>> Start

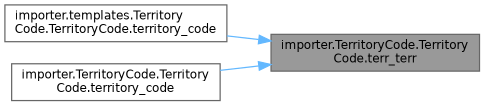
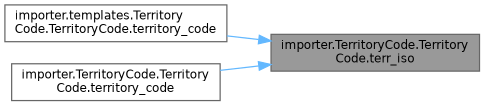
  digraph {
    rankdir=RL
    node [color=grey40 fillcolor=white fontname=Helvetica fontsize=10 shape=box style=filled]
    edge [color=steelblue1 dir=back fontname=Helvetica fontsize=10 labelfontname=Helvetica labelfontsize=10 style=solid]
-   n1 [color=gray40 fillcolor=grey60 fontcolor=black height=0.2 label="importer.TerritoryCode.Territory\lCode.terr_terr" width=0.4]
+   n1 [color=gray40 fillcolor=grey60 fontcolor=black height=0.2 label="importer.TerritoryCode.Territory\lCode.terr_iso" width=0.4]
    n2 [height=0.2 label="importer.templates.Territory\lCode.TerritoryCode.territory_code" width=0.4]
    n3 [height=0.2 label="importer.TerritoryCode.Territory\lCode.territory_code" width=0.4]
    n1 -> n2
    n1 -> n3
  }
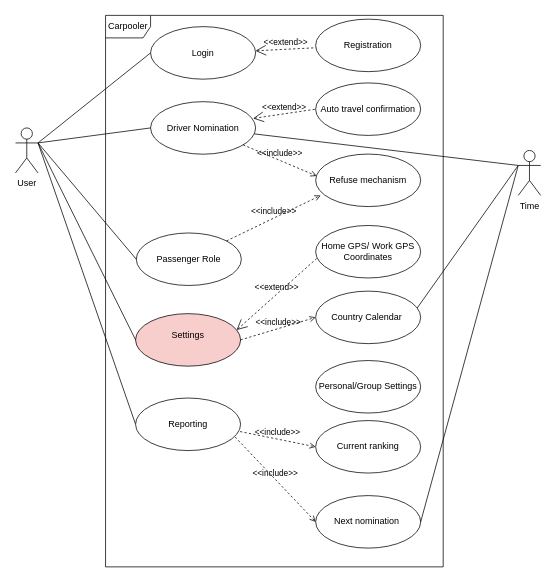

>> End

◆ WHAT IS REQUIRED:
Print every line of the entries above verbatim, omitting the pictures.

◆ FINAL ANSWER:
  digraph {
    rankdir=RL
    node [color=grey40 fillcolor=white fontname=Helvetica fontsize=10 shape=box style=filled]
    edge [color=steelblue1 dir=back fontname=Helvetica fontsize=10 labelfontname=Helvetica labelfontsize=10 style=solid]
-   n1 [color=gray40 fillcolor=grey60 fontcolor=black height=0.2 label="importer.TerritoryCode.Territory\lCode.terr_terr" width=0.4]
+   n1 [color=gray40 fillcolor=grey60 fontcolor=black height=0.2 label="importer.TerritoryCode.Territory\lCode.terr_iso" width=0.4]
    n2 [height=0.2 label="importer.templates.Territory\lCode.TerritoryCode.territory_code" width=0.4]
    n3 [height=0.2 label="importer.TerritoryCode.Territory\lCode.territory_code" width=0.4]
    n1 -> n2
    n1 -> n3
  }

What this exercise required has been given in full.